= 1200s BC (decade) =

The 1200s BC is a decade that lasted from 1209 BC to 1200 BC.

==Events and trends==
- 1207 BC
  - Pharaoh Merneptah claims a victory over Libyans and Sea Peoples at the Battle of Perire.
  - October 30 - Earliest known dateable solar eclipse.
- 1206 BC: Approximate starting date of Late Bronze Age collapse, a period of migration, unrest and destruction in the eastern Mediterranean and Ancient Near East, and beginning of the Iron Age in the Near East.
- 1204 BC: Theseus, legendary King of Athens, is deposed after a reign of 30 years and succeeded by Menestheus, great-grandson of Erichthonius II of Athens and second cousin of Theseus' father Aegeus.

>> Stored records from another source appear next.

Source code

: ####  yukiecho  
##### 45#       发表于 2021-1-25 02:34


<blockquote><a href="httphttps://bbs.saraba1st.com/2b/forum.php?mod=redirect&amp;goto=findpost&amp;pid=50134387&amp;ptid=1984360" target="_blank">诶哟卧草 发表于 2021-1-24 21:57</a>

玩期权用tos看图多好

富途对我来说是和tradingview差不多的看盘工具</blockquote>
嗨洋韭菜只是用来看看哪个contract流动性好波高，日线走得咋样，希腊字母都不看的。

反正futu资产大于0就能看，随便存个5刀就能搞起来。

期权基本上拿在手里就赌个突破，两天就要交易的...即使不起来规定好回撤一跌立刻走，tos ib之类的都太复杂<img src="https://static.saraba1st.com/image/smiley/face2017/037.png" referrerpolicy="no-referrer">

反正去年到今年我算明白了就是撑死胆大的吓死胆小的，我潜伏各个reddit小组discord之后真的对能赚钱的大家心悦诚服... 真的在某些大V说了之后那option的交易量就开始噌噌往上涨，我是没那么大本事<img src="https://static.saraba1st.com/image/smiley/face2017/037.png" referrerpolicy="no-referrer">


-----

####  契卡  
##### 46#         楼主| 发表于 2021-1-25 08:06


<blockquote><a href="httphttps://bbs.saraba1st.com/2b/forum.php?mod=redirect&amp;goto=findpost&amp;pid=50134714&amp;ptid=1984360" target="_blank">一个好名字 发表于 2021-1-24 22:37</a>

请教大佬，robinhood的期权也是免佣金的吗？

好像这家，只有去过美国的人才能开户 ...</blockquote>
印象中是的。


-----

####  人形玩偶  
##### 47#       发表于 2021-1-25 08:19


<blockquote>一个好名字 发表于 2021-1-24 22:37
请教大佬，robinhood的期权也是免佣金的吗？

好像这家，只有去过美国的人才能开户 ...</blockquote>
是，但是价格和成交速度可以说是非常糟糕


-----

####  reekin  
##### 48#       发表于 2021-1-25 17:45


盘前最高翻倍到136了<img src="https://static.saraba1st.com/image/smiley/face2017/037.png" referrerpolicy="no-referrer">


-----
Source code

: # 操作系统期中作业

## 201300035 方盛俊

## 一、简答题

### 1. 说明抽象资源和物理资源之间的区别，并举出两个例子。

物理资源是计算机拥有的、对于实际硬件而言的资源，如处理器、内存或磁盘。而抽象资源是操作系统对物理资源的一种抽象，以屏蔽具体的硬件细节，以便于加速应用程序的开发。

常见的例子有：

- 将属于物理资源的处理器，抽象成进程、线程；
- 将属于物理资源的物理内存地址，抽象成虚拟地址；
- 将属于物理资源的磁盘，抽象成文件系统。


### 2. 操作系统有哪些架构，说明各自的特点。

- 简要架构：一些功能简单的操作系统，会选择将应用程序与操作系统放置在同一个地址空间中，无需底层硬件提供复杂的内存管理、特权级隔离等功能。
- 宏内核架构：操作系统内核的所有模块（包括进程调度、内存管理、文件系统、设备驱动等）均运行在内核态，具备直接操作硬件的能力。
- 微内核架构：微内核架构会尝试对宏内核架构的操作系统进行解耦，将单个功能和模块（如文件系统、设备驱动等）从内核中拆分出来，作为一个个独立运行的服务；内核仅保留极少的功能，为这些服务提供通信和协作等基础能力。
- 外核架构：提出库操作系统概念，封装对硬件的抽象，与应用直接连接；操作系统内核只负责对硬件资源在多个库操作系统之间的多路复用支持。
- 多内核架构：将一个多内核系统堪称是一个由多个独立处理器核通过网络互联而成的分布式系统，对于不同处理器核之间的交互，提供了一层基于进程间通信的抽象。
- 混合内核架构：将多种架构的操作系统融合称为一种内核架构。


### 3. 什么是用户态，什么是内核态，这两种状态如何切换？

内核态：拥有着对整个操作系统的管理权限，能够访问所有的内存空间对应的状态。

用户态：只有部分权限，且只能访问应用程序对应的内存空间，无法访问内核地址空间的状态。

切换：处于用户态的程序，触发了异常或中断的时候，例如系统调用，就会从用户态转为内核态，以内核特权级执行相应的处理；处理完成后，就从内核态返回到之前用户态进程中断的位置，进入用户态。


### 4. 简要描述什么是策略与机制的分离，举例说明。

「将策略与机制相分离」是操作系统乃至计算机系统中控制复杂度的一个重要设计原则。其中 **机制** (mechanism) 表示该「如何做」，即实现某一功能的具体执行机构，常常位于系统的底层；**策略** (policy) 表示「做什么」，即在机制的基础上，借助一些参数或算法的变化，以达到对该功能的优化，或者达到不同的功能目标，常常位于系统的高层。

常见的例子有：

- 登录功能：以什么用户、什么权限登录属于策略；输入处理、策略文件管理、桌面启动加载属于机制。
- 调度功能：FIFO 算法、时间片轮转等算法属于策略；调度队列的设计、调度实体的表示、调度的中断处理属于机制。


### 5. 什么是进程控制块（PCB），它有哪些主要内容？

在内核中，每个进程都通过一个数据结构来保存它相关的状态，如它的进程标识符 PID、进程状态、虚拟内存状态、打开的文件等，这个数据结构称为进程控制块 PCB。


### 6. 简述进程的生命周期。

Menestheus is reportedly assisted by Castor and Polydeuces of Sparta, who want to reclaim their sister Helen from her first husband Theseus. Theseus seeks refuge in Skyros, whose King Lycomedes is an old friend and ally. Lycomedes, however, considers his visitor a threat to the throne and proceeds to assassinate him. (Other accounts place these events a decade earlier. See 1210s BC.)
- c. 1200 BC: Start of Pan-Illyrians
- c. 1200 BC: Collapse of Hittite power in Anatolia with the destruction of their capital Hattusa.
- c. 1200 BC: The Israelite highland settlement takes place, with a notable increase in the settled population in the hills north of Jerusalem during this time.
- c. 1200 BC: Massive migrations of people around the Mediterranean and the Middle-East. See Sea People for more information.
- c. 1200 BC: Aramaic nomads and Chaldeans become a big threat to the former Babylonian and Assyrian Empire.
- c. 1200 BC: Migration and expansion of Dorian Greeks. Destruction of Mycenaean city Pylos.
- c. 1200 BC: Final destruction of the major Mycenian city excavated at Iklaina.
- c. 1200 BC: The Cimmerians are conjectured to have started settling the steppes of southern Russia.
- c. 1200 BC: The proto-Scythian Srubna (Timber-grave) culture expands from the lower Volga region to cover the whole of the North Pontic area.
- c. 1200 BC: Olmec culture starts and thrives in Mesoamerica.
- c. 1200 BC: San Lorenzo Tenochtitlán starts to flourish.
- c. 1200 BC: Ancestral Puebloan civilization in North America. (approximate date)
- c. 1200 BC: Possible battle in the Tollense River Valley of northern Germany.
- c. 1200 BC: The Yajurveda is composed.

==Literature==
- Tale of Two Brothers from the Egyptian Papyrus D’Orbiney by the scribe Ennana.